Dynamic cerebral autoregulation associates with infarct size and outcome after ischemic stroke

Authors: Reinhard M, Rutsch S, Lambeck J, Wihler C, Czosnyka M, Weiller C, Hetzel A.

OBJECTIVES: Cerebral autoregulation is particularly challenged in acute ischemic stroke. We investigated (1) clinical and radiological factors related to dynamic cerebral autoregulation (DCA) in acute stroke and (2) the relationship between DCA and clinical outcome of stroke.

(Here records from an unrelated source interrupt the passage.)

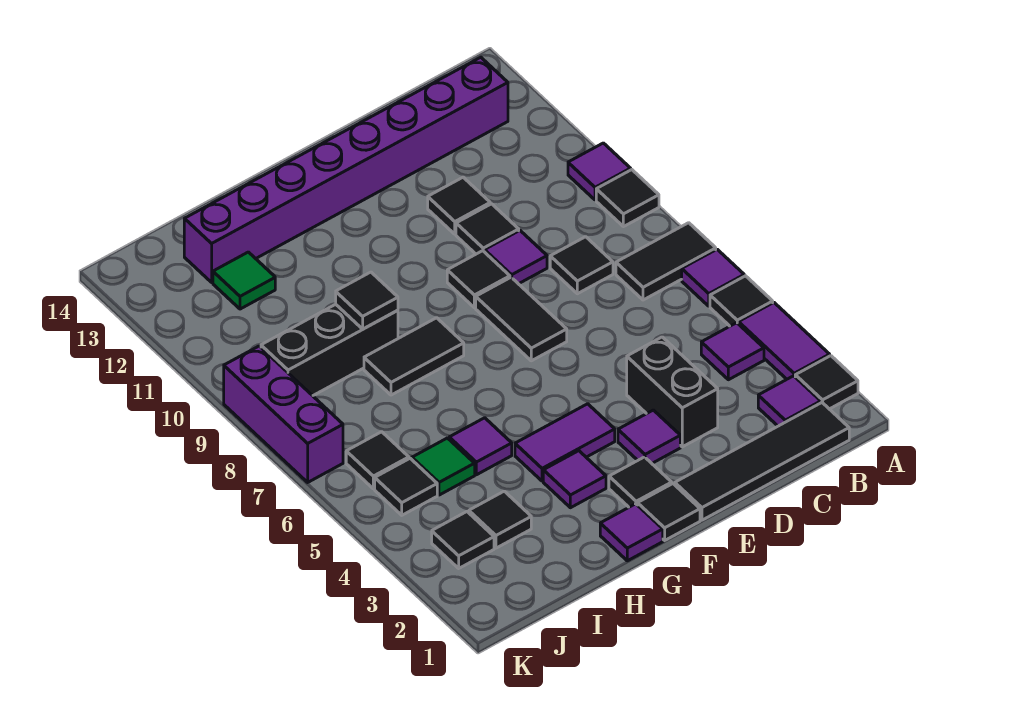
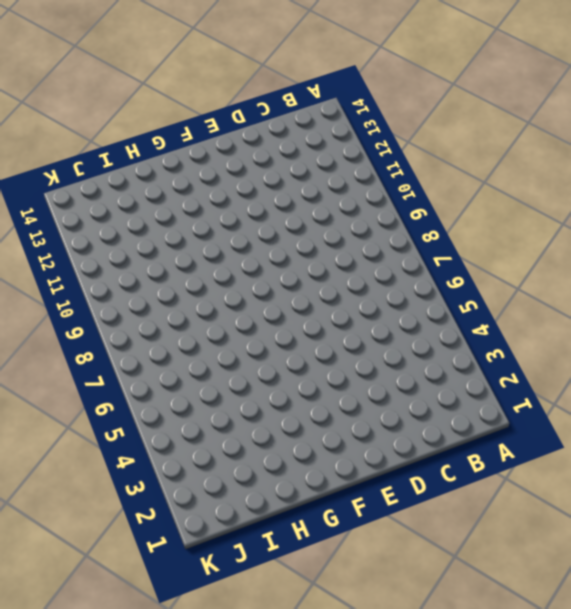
none -> black 1x1 tile [795,356,858,409]
none -> purple 1x2 tile [739,303,830,379]
none -> black 1x1 tile [710,276,773,326]
none -> purple 1x1 tile [682,249,744,306]

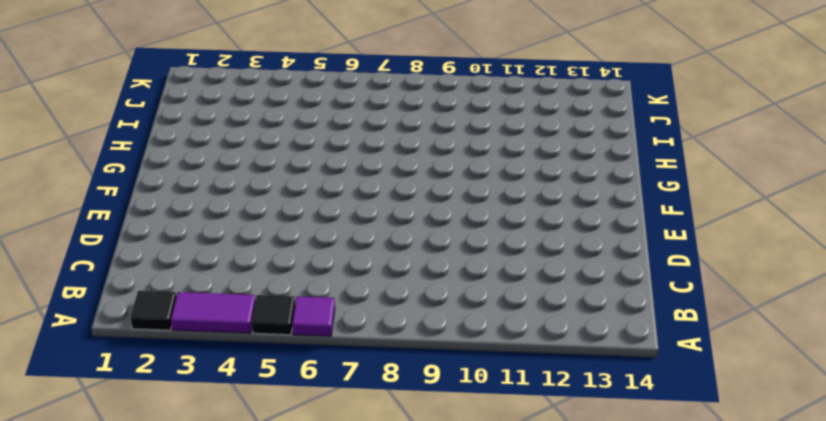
none -> black 1x2 tile [616,223,716,300]
none -> black 1x1 tile [596,170,659,227]
none -> purple 1x1 tile [568,143,631,200]
none -> black 1x4 tile [675,403,849,520]

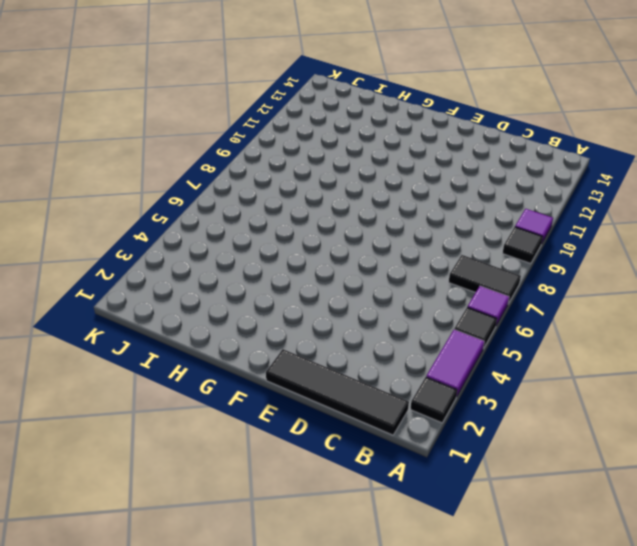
none -> purple 1x1 tile [758,376,821,426]
none -> purple 1x1 tile [701,323,764,380]
none -> purple 1x8 brick [184,57,508,282]
none -> black 1x1 tile [550,237,613,294]

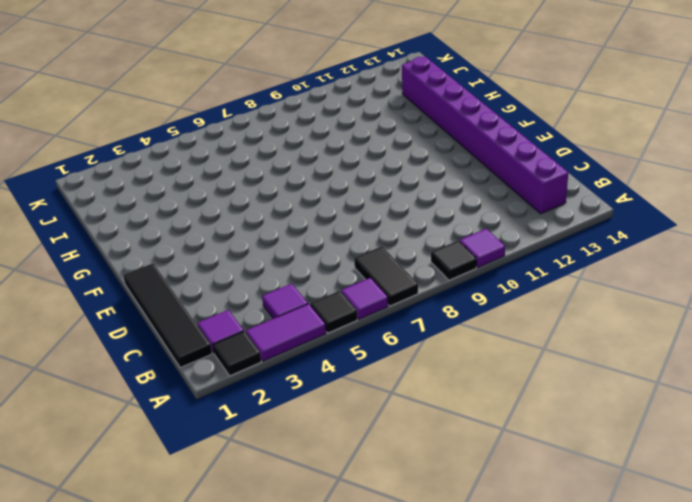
none -> black 1x1 tile [550,237,613,294]
none -> black 1x2 brick [627,337,718,447]
none -> purple 1x1 tile [485,231,547,284]
none -> black 1x1 tile [456,204,519,254]

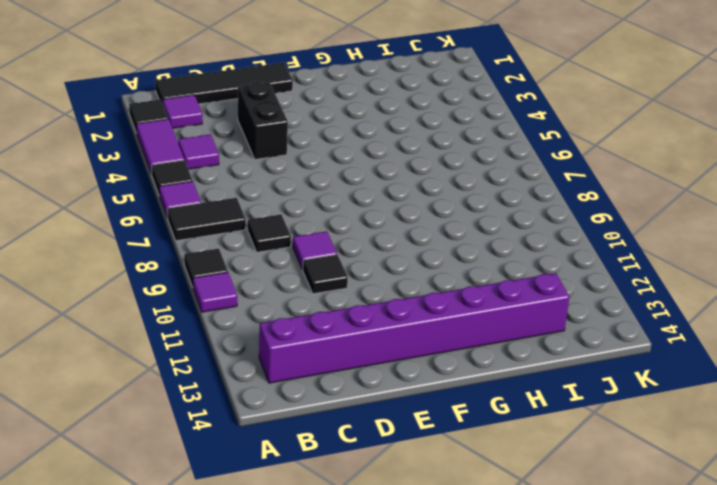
none -> black 1x1 tile [428,177,490,234]
none -> purple 1x1 tile [618,410,680,463]
none -> black 1x2 tile [476,277,567,361]
none -> black 1x1 tile [447,251,510,308]

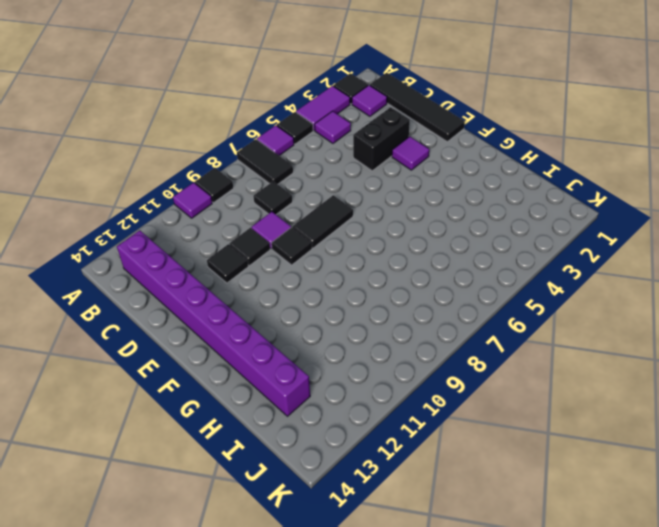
none -> black 1x1 tile [638,484,700,540]
none -> black 1x1 tile [609,457,672,507]
none -> purple 1x2 tile [515,404,615,481]
none -> purple 1x1 tile [600,504,663,561]

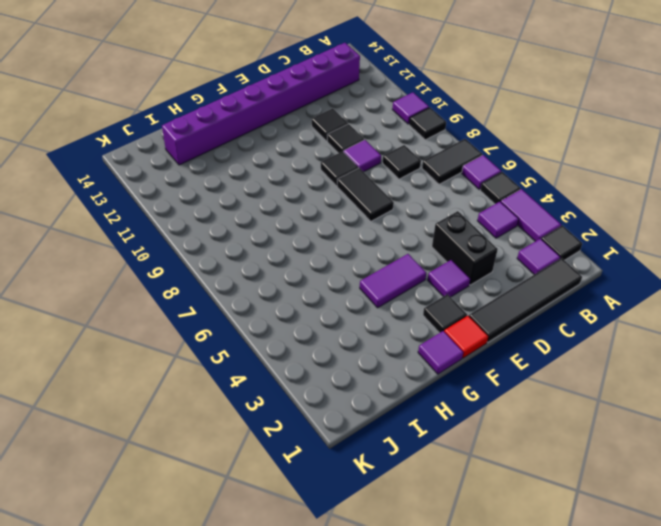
red 1x1 tile [444,316,488,358] -> black 1x1 tile [638,484,700,540]
none -> purple 1x1 tile [543,451,606,508]
none -> black 1x2 tile [364,318,464,395]
none -> purple 1x1 tile [449,418,512,475]
none -> black 1x3 brick [261,304,398,396]

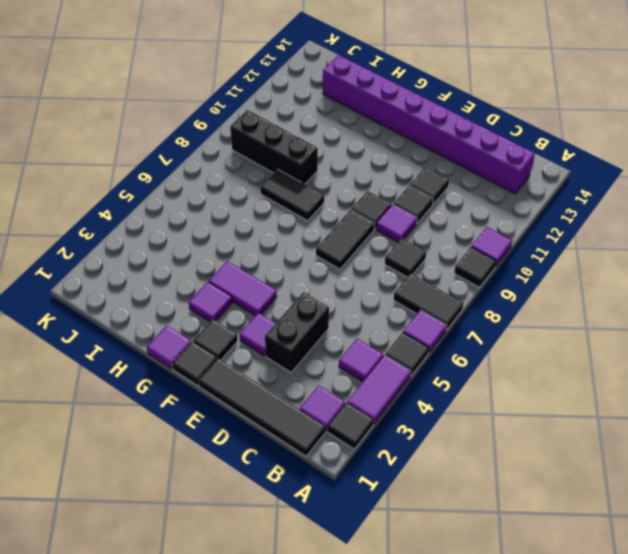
none -> purple 1x1 tile [449,418,512,475]
none -> black 1x1 tile [469,491,531,548]
none -> green 1x1 tile [412,438,475,495]
none -> green 1x1 tile [213,252,275,309]

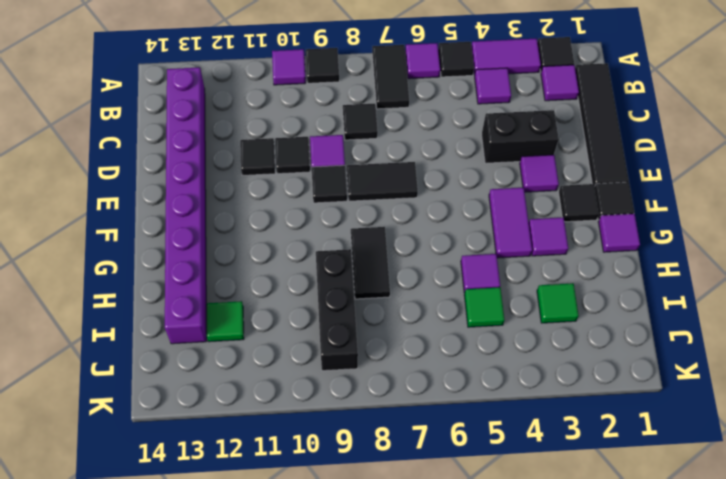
green 1x1 tile [537,283,579,323] -> black 1x1 tile [469,491,531,548]
none -> black 1x1 tile [432,512,494,568]
none -> black 1x1 tile [375,458,437,515]
none -> black 1x1 tile [346,432,409,489]
none -> purple 1x3 brick [224,346,343,482]

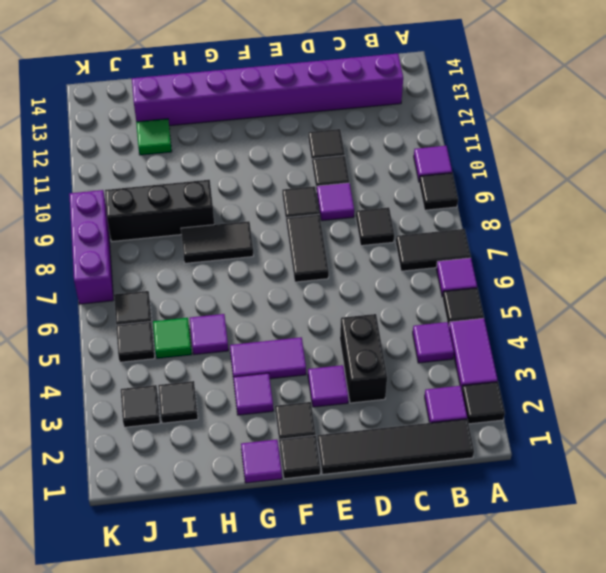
none -> black 1x1 tile [336,272,398,329]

METHODS: A total of 45 patients with middle cerebral artery (MCA) stroke were analyzed pooling two previous studies. DCA was measured by transcranial Doppler in both MCAs early (within 48 h from onset) and late (day 5-7) using low-frequency phase and correlation analysis (index Mx). Outcome was assessed by modified Rankin scale after a mean period of 4 months.
RESULTS: Mx increased (i.e. autoregulation worsened) between the early and late measurement, more so on affected (P = 0.005) than on unaffected sides (P = 0.014). Poorer autoregulation as indicated by lower ipsilateral phase (early and late) and higher Mx (late measurement) were significantly related to larger infarction. More severe stroke was significantly related to poorer ipsilateral Mx and phase. Ipsilateral phase in the early (P = 0.019) and Mx in the late measurement (P =0..016) were related to poor clinical outcome according to univariate analysis.

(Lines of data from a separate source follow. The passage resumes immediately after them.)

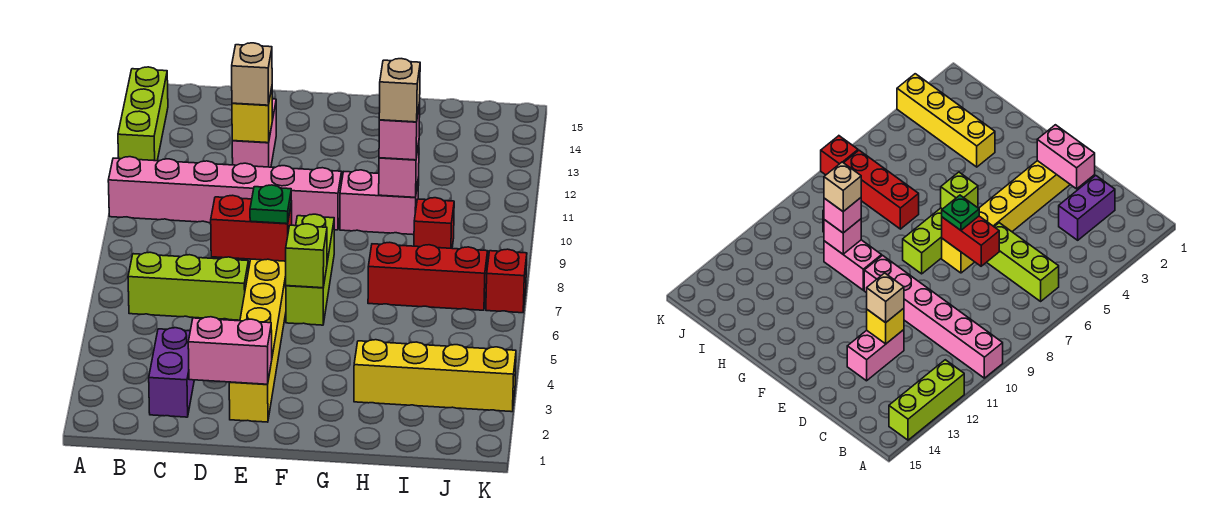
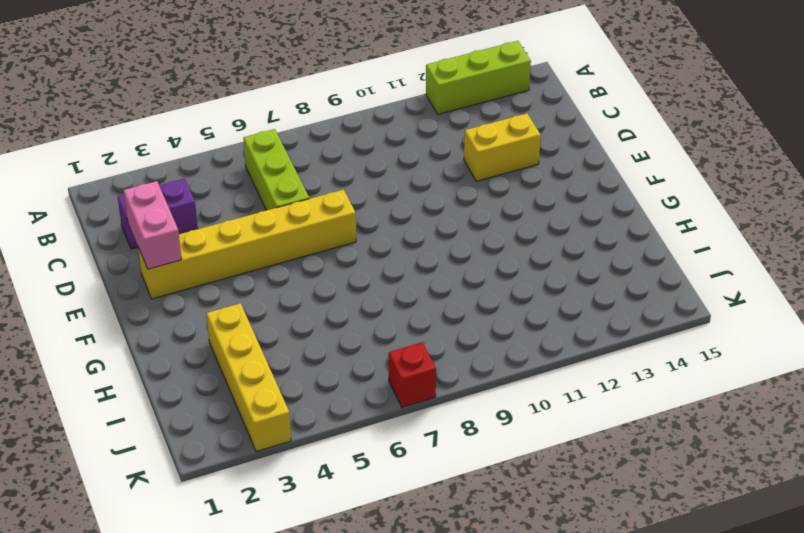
yellow 1x2 brick [464,113,541,181] -> pink 1x2 brick [232,99,276,167]
none -> pink 1x6 brick [108,157,342,230]
none -> lime 1x3 brick [286,214,334,325]
none -> pink 1x2 brick [340,170,419,235]

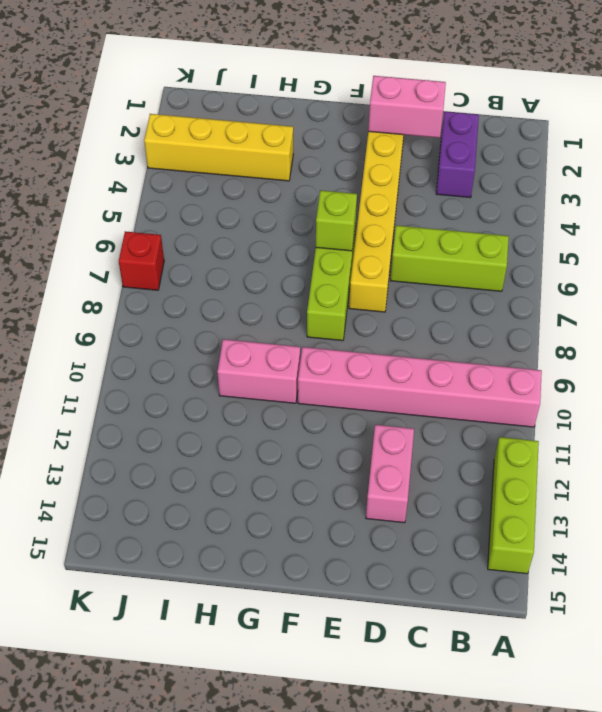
none -> red 1x3 brick [368,242,488,310]
none -> red 1x1 brick [414,198,454,248]
none -> red 1x2 brick [211,195,292,261]

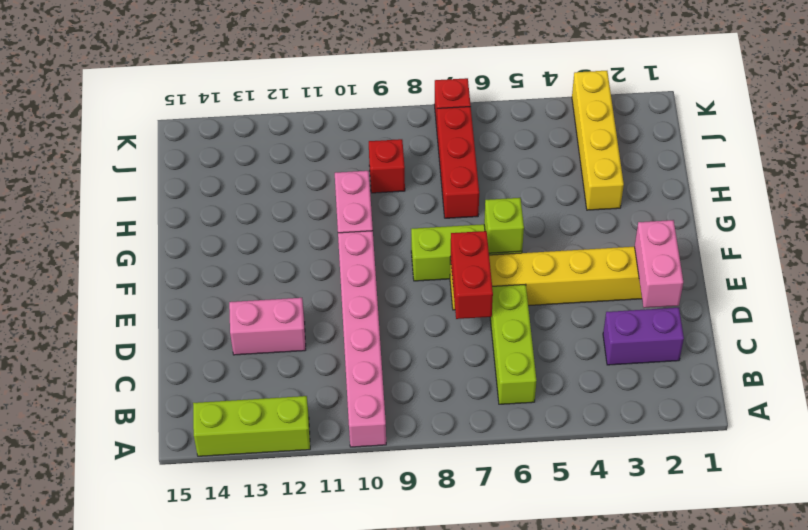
none -> yellow 1x1 brick [232,88,273,143]
none -> pink 1x1 brick [379,143,419,197]
none -> tan 1x1 brick [232,43,272,105]

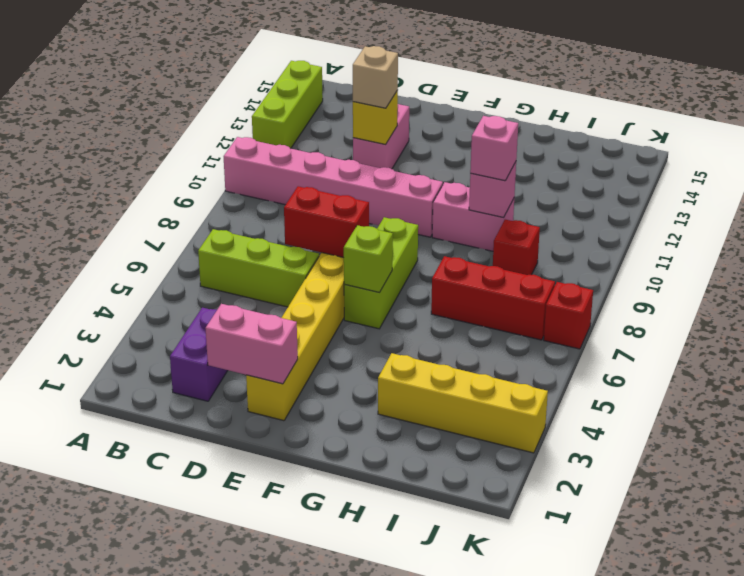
none -> green 1x1 plate [250,185,291,224]
none -> tan 1x1 brick [379,59,420,122]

CONCLUSIONS: Impairment of DCA ipsilateral to acute ischemic stroke is associated with larger infarction. Dysautoregulation tends to worsen and spread to the contralateral side over the first days post-stroke and is associated with poor clinical outcome.

Acta Neurol Scand. 2012 Mar;125(3):156-62. doi: 10.1111/j.1600-0404.2011.01515.x. Epub 2011 Apr 6.